As a wildlife rehabilitator, you would provide care for injured and abandoned animals. Your daily tasks may include feeding animals, administering medication, cleaning cages and transporting animals. You may also be asked to do some fundraising. The BLS reported that non-farm animal caretakers in general earned median salaries of nearly $20,000 in May 2011. Although the median salary is considerably lower, the requirements may include obtaining the appropriate state permits by completing an apprenticeship or training program and passing a state exam. However, the National Wildlife Rehabilitators Association recommends holding a bachelor's degree in ecology or biology.

Fish and Game Warden

Fish and game wardens are state officers who enforce hunting, fishing and boating laws. Their duties may also include conducting investigations, issuing citations and conducting rescue missions. Although the education requirements vary by state, most states only require wardens to have an associate's degree.
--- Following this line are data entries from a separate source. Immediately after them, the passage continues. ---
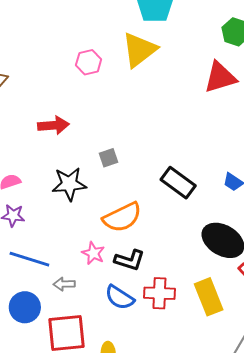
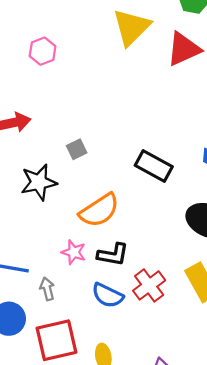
yellow triangle: (139, 50) -> (131, 27), moved
gray arrow: (64, 284) -> (47, 289), turned 85
red cross: (159, 293) -> (149, 285), turned -32

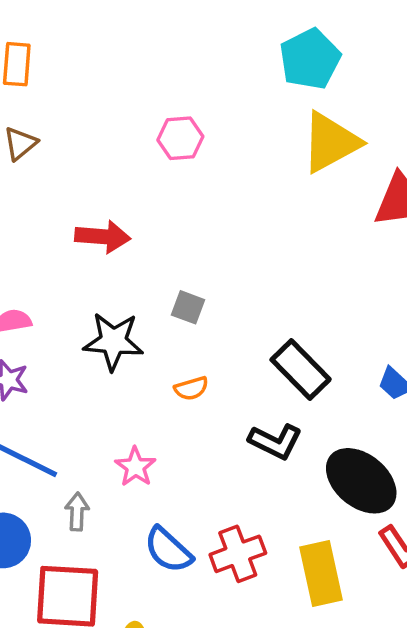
gray square: (77, 149) -> (188, 307), turned 30
orange semicircle: (99, 210) -> (191, 388), moved, size x0.5
black L-shape: (113, 255) -> (275, 441), moved

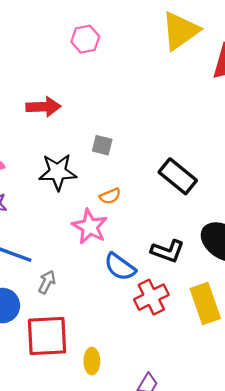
black L-shape: (275, 441) -> (168, 251), moved
pink star: (135, 467) -> (90, 227), moved, size x1.4
gray arrow: (77, 512) -> (47, 282), turned 30
blue semicircle: (168, 550) -> (120, 267), moved

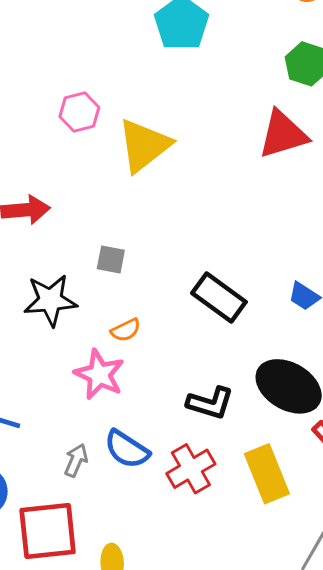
yellow triangle: (180, 31) -> (144, 145), moved
blue semicircle: (120, 267) -> (127, 449), moved
gray arrow: (47, 282) -> (76, 460), moved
Once hired, they attend a 3-12 month program through a training academy. Some field training may also be required. The approximate median salary for fish and game wardens was $50,000 as of May 2011. The BLS projected the number of game warden jobs would increase 5% between 2008 and 2018, which is the same for conservation scientists and foresters,.

Park Ranger

Park rangers spend most of their time working outdoors protecting natural resources in local, state and national parks. Many employers only require a high school diploma while some prefer bachelor's degrees. However, if you want to advance to a district ranger or park manager position, you will need an advanced degree. Depending on experience and education, the starting salary for permanent park rangers range from around $19,000-$32,000, according to the National Park Service (www.nps.gov).